** PROVIDED DATA **
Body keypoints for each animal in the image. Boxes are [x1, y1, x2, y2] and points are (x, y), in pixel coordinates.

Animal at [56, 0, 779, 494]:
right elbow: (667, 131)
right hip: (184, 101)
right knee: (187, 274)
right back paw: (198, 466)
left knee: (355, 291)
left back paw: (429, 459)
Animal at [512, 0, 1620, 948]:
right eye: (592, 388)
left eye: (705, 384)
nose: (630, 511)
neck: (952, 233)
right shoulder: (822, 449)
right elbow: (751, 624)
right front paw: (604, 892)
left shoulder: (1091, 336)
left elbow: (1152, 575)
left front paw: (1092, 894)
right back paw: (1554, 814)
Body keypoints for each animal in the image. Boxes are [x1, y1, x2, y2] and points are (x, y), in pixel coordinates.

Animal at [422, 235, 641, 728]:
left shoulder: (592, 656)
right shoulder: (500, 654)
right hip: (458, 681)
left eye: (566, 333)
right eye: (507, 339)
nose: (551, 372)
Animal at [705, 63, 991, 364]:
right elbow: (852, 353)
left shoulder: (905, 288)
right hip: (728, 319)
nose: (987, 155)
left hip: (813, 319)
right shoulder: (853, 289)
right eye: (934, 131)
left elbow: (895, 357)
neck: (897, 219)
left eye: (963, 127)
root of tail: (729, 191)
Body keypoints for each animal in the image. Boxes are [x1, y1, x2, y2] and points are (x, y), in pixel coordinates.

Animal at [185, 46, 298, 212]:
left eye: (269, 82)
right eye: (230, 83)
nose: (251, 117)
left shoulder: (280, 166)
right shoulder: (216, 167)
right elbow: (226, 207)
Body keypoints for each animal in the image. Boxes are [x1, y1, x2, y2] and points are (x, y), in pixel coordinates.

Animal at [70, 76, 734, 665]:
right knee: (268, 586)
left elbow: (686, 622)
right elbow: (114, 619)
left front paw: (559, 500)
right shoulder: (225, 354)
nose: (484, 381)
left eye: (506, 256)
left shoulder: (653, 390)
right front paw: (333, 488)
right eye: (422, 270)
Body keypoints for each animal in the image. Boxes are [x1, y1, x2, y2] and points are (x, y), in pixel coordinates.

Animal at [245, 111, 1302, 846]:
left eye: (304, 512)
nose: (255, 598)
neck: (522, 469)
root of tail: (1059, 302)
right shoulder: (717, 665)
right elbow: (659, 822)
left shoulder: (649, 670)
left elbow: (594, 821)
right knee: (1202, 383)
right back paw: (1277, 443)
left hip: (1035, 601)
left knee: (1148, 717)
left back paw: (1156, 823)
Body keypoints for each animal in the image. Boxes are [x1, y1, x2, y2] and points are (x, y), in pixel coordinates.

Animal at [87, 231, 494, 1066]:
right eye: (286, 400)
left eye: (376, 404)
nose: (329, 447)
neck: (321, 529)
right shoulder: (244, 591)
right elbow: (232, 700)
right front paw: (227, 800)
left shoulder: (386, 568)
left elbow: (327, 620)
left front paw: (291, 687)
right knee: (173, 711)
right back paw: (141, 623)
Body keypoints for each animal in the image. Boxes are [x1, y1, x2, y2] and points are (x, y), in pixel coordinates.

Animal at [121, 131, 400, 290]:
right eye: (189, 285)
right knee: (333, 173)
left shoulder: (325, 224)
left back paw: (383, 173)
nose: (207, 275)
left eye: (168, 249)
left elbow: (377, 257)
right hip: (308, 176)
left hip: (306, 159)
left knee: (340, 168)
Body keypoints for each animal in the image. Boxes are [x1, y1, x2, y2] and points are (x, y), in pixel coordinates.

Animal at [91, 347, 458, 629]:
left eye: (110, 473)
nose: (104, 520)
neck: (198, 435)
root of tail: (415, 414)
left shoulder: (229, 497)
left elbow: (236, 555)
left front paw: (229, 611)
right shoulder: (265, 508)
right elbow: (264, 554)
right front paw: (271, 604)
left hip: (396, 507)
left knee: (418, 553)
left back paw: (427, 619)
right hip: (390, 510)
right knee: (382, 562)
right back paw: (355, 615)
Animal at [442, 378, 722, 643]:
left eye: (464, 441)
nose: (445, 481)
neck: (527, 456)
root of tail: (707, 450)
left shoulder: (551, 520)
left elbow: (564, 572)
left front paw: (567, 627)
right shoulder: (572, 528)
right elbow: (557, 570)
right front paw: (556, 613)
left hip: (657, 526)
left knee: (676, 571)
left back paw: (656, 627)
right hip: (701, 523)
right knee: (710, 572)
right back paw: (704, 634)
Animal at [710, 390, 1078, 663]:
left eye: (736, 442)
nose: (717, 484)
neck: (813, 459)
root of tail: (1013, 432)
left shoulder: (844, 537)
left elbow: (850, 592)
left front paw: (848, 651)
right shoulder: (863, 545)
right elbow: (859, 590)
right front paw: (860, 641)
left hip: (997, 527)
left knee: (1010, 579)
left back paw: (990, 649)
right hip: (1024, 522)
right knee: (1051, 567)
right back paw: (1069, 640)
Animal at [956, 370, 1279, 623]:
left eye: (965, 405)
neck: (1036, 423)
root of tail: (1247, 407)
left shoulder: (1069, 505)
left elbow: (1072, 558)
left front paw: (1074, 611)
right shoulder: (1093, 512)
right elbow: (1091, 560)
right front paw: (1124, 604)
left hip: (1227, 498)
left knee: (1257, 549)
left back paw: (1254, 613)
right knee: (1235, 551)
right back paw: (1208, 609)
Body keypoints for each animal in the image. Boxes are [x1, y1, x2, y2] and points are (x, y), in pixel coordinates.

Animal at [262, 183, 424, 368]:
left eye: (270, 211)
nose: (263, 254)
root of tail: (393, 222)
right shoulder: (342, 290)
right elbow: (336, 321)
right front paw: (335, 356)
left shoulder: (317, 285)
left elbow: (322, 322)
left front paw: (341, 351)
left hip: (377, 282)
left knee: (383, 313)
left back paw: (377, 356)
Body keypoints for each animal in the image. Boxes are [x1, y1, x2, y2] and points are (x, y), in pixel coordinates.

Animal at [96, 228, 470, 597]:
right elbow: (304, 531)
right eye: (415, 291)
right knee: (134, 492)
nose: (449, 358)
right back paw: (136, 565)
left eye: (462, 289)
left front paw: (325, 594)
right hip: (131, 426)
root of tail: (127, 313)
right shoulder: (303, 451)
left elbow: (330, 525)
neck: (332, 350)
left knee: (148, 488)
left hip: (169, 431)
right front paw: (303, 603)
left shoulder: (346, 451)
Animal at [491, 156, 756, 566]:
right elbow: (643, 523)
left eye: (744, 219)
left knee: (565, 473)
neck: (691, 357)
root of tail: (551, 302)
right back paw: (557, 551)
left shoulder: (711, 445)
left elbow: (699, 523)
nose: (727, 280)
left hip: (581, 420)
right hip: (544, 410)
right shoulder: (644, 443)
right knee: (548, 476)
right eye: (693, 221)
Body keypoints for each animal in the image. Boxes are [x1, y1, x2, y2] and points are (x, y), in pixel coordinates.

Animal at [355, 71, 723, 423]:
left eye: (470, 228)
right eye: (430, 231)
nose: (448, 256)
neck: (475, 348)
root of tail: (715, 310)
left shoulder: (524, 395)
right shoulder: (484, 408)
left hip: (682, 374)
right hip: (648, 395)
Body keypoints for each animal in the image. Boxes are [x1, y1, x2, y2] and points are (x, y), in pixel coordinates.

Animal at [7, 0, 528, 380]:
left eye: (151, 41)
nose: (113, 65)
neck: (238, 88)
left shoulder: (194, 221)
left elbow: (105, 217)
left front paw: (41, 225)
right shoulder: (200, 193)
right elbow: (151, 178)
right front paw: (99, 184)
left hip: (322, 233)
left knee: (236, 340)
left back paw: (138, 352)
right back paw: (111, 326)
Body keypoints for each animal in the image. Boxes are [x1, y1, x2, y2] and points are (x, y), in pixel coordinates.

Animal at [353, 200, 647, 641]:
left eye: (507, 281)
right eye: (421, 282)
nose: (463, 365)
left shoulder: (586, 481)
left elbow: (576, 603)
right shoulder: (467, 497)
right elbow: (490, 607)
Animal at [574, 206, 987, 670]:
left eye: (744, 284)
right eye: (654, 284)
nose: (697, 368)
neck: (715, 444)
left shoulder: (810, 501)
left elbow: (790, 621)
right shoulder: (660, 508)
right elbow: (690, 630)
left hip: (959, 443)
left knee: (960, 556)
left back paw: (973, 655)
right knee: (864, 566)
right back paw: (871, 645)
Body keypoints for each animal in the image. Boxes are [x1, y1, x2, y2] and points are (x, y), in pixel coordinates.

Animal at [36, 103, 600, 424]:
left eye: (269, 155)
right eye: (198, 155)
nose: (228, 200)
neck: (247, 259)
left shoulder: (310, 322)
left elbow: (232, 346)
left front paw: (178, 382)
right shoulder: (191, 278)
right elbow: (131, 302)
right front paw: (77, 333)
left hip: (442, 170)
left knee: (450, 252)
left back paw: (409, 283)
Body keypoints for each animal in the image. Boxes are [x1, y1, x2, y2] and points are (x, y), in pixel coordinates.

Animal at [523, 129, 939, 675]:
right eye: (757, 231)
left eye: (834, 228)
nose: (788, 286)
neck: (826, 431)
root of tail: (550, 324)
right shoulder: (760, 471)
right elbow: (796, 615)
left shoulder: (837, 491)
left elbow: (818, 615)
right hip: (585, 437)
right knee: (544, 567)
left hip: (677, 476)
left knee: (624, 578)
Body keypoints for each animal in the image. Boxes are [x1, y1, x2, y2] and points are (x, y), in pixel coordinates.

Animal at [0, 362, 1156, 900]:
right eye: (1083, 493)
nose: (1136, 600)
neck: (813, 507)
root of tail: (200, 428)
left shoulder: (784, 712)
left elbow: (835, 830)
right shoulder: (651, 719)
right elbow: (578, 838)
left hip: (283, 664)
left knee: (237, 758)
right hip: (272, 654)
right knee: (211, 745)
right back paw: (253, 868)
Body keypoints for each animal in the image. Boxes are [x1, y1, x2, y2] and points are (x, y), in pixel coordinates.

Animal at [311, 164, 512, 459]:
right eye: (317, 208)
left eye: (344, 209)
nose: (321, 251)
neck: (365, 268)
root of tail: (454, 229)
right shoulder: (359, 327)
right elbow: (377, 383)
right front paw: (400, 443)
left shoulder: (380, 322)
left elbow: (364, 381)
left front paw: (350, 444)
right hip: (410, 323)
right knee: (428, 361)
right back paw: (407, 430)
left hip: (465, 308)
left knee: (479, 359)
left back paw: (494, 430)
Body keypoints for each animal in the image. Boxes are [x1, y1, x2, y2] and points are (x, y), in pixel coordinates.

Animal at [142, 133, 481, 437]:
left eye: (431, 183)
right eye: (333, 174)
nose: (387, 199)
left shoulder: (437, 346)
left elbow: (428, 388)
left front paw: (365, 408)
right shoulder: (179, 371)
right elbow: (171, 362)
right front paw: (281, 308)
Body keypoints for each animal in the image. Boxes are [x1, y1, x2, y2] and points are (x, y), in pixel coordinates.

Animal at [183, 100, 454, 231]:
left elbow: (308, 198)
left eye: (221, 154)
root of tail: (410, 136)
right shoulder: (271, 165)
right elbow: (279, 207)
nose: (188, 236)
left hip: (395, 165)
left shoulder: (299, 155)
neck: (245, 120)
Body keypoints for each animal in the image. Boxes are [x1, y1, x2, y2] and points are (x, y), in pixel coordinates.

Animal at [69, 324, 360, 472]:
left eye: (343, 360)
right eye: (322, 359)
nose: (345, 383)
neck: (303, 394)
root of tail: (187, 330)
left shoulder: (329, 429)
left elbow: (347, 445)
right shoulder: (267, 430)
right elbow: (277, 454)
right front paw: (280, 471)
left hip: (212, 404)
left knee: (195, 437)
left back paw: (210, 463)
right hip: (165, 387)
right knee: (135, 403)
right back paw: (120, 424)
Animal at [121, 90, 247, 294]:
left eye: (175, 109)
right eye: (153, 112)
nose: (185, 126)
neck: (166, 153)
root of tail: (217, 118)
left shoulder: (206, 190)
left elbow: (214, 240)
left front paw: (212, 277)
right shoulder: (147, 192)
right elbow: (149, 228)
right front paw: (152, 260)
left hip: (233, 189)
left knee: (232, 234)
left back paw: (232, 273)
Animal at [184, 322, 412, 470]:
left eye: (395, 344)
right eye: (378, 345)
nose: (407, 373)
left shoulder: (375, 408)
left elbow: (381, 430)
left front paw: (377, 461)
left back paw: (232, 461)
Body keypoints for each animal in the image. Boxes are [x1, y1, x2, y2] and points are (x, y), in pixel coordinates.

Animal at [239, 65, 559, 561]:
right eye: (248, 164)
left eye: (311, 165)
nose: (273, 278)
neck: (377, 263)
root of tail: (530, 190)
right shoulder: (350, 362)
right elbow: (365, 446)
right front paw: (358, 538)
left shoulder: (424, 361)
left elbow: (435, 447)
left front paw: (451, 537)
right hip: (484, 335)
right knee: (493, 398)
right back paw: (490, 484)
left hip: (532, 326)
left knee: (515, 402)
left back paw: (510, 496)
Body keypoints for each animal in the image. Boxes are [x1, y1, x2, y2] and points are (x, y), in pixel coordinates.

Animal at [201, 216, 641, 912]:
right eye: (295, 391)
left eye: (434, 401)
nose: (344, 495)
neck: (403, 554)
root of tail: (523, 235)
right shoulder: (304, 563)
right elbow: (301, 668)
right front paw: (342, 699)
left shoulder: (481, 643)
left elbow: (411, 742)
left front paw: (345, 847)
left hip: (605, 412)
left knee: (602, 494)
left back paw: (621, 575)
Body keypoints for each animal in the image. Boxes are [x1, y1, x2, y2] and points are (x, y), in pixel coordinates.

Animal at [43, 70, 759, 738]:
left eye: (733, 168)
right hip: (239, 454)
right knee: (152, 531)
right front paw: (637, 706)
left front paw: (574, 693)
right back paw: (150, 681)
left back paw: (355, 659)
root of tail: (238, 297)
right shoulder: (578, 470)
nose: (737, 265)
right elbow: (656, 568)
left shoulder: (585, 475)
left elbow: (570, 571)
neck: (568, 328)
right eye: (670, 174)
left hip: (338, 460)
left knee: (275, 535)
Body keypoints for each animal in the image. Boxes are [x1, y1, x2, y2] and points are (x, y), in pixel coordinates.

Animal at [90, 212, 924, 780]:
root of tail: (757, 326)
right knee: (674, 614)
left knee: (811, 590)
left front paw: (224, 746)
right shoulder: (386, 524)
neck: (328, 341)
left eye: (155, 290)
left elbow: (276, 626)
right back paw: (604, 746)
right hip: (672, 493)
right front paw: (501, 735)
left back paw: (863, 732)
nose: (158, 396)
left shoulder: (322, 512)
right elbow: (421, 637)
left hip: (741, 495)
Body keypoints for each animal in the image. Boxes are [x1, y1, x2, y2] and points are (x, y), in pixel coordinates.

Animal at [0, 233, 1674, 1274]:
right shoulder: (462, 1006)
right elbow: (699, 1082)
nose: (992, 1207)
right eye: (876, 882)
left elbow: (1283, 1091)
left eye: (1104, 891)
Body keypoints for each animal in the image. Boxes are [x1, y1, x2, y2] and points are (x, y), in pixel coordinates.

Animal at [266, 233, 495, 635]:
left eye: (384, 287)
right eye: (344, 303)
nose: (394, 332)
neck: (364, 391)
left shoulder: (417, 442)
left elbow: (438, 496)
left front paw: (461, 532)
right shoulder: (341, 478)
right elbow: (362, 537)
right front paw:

** PROBLEM DETAILS **
Within the listing above, locate the line containing "left front paw: (229, 611)" and the line containing "right back paw: (704, 634)". Reproduce those two lines and all lines between them exactly, with nothing added.

** TASK RESPONSE **
left front paw: (229, 611)
right shoulder: (265, 508)
right elbow: (264, 554)
right front paw: (271, 604)
left hip: (396, 507)
left knee: (418, 553)
left back paw: (427, 619)
right hip: (390, 510)
right knee: (382, 562)
right back paw: (355, 615)
Animal at [442, 378, 722, 643]:
left eye: (464, 441)
nose: (445, 481)
neck: (527, 456)
root of tail: (707, 450)
left shoulder: (551, 520)
left elbow: (564, 572)
left front paw: (567, 627)
right shoulder: (572, 528)
right elbow: (557, 570)
right front paw: (556, 613)
left hip: (657, 526)
left knee: (676, 571)
left back paw: (656, 627)
right hip: (701, 523)
right knee: (710, 572)
right back paw: (704, 634)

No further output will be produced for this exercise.